More Kiwi Wines
Review of O’Dwyers Creek Marlborough Sauvignon Blanc 2014 and Hibiki Japanese Harmony Whiskey.
By Joshua E. London and Lou Marmon
Washington Jewish Week August 29, 2015
For those who follow wine industry news, it comes as no surprise that the US is now the most important export market for New Zealand wines. According to the 2015 Annual Report of New Zealand Winegrowers, released last week, the US market has overtaken Australia, and is now valued at $372.2 million (around one quarter of wine exports), up 13percent from last year.
Australia slipped to second place at $362.2m, down 5 percent, while the United Kingdom was the third biggest export market for Kiwi wines, with exports growing 11 percent to $353.9 million. The US, Australia and the UK consume nearly four times as much New Zealand wine as Canada, the next biggest export market.
Most of this growth is due to the ongoing popularity of New Zealand Sauvignon Blanc. Indeed, overall exports of Sauvignon Blanc soared from 160.5 million liters in 2013-2014 to 177 million liters in 2014-2015. Total wine exports (now at 209.4 million liters) grew 7 percent (up from 186.8 million liters the year before) to $1.42 billion in 2014-2015. Of course, with the forthcoming short supply of New Zealand Sauvignon Blanc (as we noted previously), this volume will not be sustained.
As Steve Green, the New Zealand Winegrowers chair, notes in this report,” “We expect further growth in export value in the year ahead, but volume growth will be constrained due to the smaller 2015 harvest.” On the plus-side, as we’ve previously noted, the quality of the 2015 vintage is expected to be great, due to a fabulous summer creating excellent conditions for ripening grapes, even though the crop yields were diminished by 27 percent due to an unexpected spring frost.
There are just two kosher New Zealand producers, Goose Bay and O’Dwyers Creek Vineyards, we are fans of both producers, as both offer some great quality and value. As we recommended the 2013 Goose Bay Sauvignon Blanc ($20) fairly recently, consider the competition. O’Dwyers Creek Marlborough Sauvignon Blanc 2014 ($17): This mevushal, single estate-grown Sauv Blanc offers that iconic grapefruit profile of the Marlborough region, with some lovely peach and tropical notes, a grassy, slightly vegetal (bell pepper?) edge, some lovely acidity, and good balance. Crisp, interesting and refreshing, this is a lovely wine that also delivers great quality for the price.
Spirits-wise, our thoughts meandered over to Japanese whisky. As has been widely noted in media accounts, Japanese whiskies have for some time been besting Scotch whisky in this or that international distilled spirits competition. Consequently, the range and availability of these Japanese whiskies here in the US has grown steadily. Of course, this new found demand is straining stock levels, so the supply side has opted for a familiar re-jig: non-age-statement whiskies (NAS).

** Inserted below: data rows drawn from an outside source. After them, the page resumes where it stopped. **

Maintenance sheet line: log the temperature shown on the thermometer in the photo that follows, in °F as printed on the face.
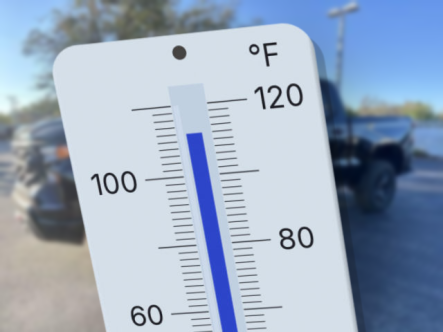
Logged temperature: 112 °F
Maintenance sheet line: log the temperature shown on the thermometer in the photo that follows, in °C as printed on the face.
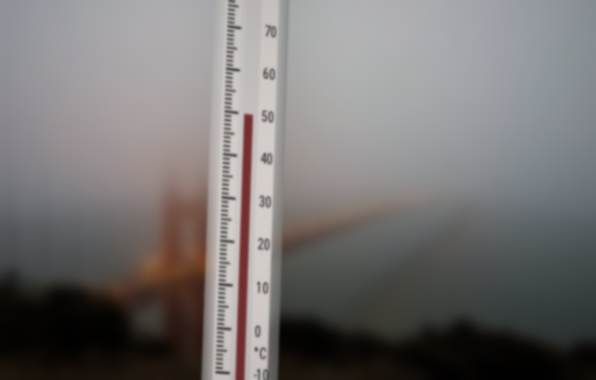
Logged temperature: 50 °C
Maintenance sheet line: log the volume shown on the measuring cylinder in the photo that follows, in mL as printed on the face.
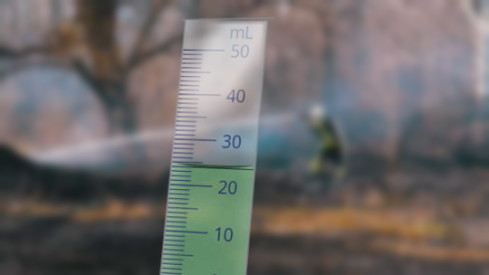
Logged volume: 24 mL
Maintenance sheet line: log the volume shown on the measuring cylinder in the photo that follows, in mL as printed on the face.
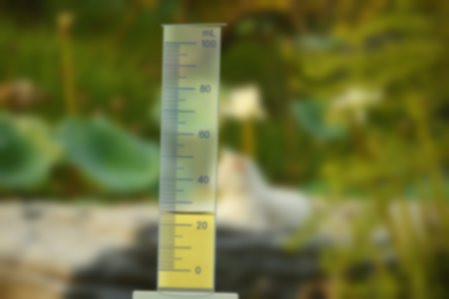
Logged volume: 25 mL
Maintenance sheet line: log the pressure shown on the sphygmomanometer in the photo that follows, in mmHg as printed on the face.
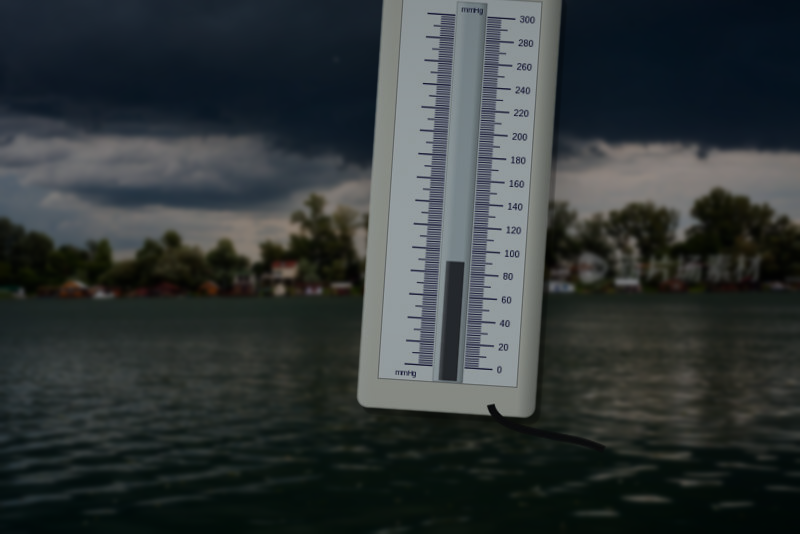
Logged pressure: 90 mmHg
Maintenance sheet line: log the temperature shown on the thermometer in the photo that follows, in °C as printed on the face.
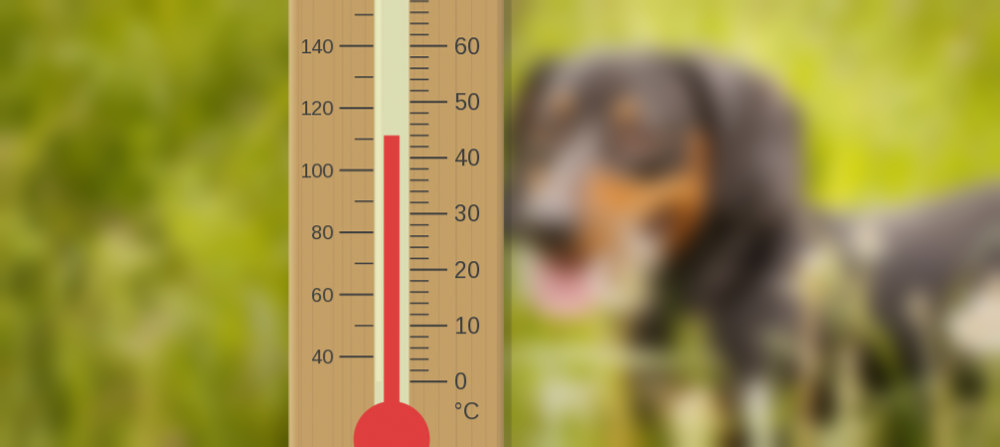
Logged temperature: 44 °C
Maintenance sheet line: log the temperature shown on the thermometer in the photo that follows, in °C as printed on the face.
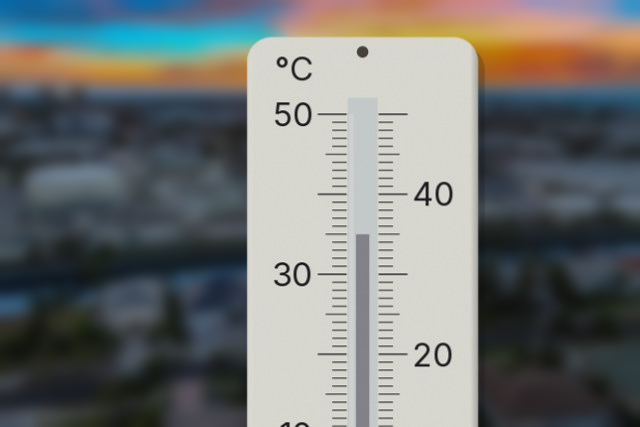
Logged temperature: 35 °C
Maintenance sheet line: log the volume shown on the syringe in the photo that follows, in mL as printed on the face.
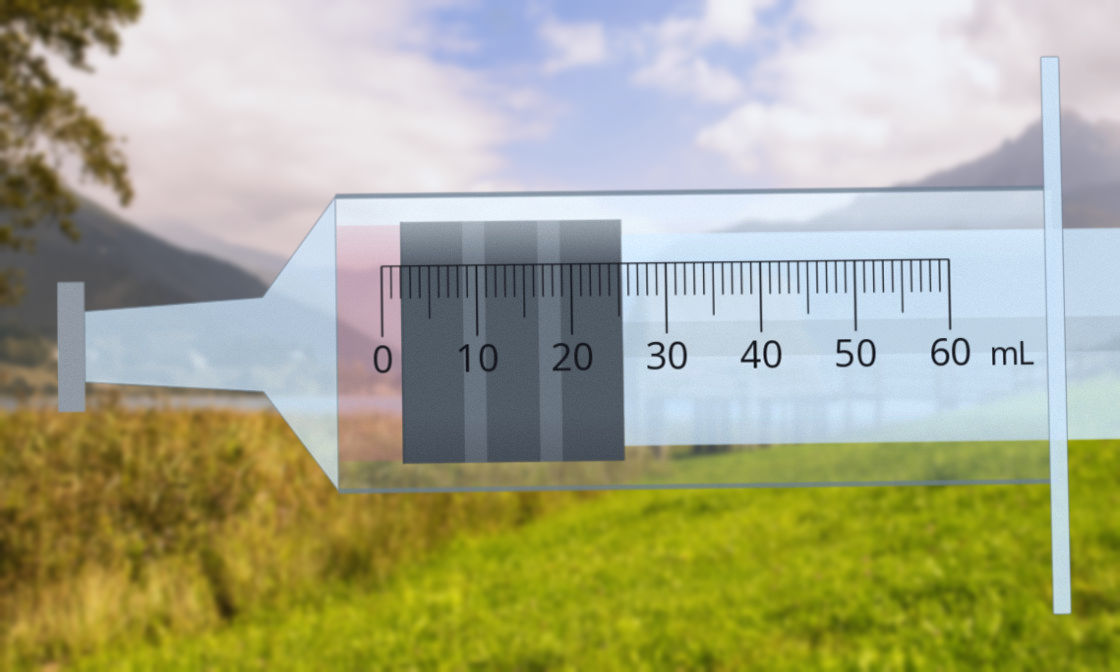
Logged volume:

As we’ve noted before, NAS whiskies have a greater marketing hurdle in the single malt category, as years of “age matters” marketing has taken root. Blended whiskies tend to be more forgiving, since folks will often drink them with ice and/or soda. One of the newest NAS whiskies to hit the market is a lovely blend called Hibiki Japanese Harmony from Beam Suntory (the rebranding of Beam Global after it was acquired by the Suntory Beverage & Food Ltd of Japan for $16 billion a little while ago). A blend of more than 12 malt and grain whiskies from Suntory’s Yamazaki, Hakushu and Chita distilleries, as well as five different types of cask treatment, including Mizunara Japanese oak, American white oak and sherry casks. It is wonderful, though expensive. Without further ado:
Hibiki Japanese Harmony (43 percent abv; $65): with an enchanting nose of apricots, lychee, pineapple, orange blossom, lemon zest and clove, followed on the creamy palate with apricots and citrus fruit, honey, caramel, butterscotch, pastry crust, a little peppery spice, building to a finish of sweet woody spices with a dollop of toffee and oak char. With a honeyed core that holds it all together without being too sweet, this is a wonderfully complex, elegant and balanced, whisky. L’Chaim!